Dec 20, 2012

On Not Being "Religious"

I had an experience today, which was not unfamiliar, I would think, to some priests. I was asked to preside at the funeral of a man who was, shall we say, "on the fringe of the church" or even organzied religion.

In my ministry in Canada's north this has been a regular ocurrence for me. I'm not certain it is due to demographics or just simply being in the right place at the right time, but I have frequently presided at funerals of people who some would say, "are outside the Church."

I have never looked at this in an extraordinary way. I simply believe I am a pastor and I have a responsibility to be present for people who are entrusted to my care - officially or not. I have drawn criticism from a former archbishop because of this, indeed I even received a censure in a previous parish for this practice, which I nonethless ignored.

Today, I felt relieved that a family chose to express their love for a father and friend by having prayers offered for him publically. It made a difference in my life, I must say.

I sometimes feel that we, as a Church, can grow too comfortable with how we do things. When an experience falls upon us which causes us to "think outside the box" we fall back on rules to prevent us from having to think pastorally. "This should not be allowed; He/she is a Protestant; we don't know he believed in God," and many other excuses come to mind.
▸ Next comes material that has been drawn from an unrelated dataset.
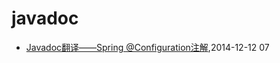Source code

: # javadoc
* [Javadoc翻译——Spring @Configuration注解](/2014/2014-12-12-javadoc-spring-configuration),2014-12-12 07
This whole Advent Season we have been waiting. For whom? The Messiah made real to us in the birth of an infant named Jesus. We prepare to welcome him. How do we do this in 2012?

I believe the Church needs to pay closer attention to those "outside" it. They, like the shepherds and Wise Men who first welcomed Christ, are looking for an experience. Can we offer them that? More importantly, ought we offer them this?

I think too much sometimes. Today might be one of those days. I am enlightened and overjoyed that I saw hope in the life of a grieving family today. Did they fit the criteria of "practical Catholics" that the Church likes to throw around? I'm not prepared to make a judgement about that. All I saw today was a family who struggled to find hope and to express their love and gratitude for a man who touched their lives. They wanted God to be a part of that in some way.

That is enough for me. I pray one day, it will be enough for the Church.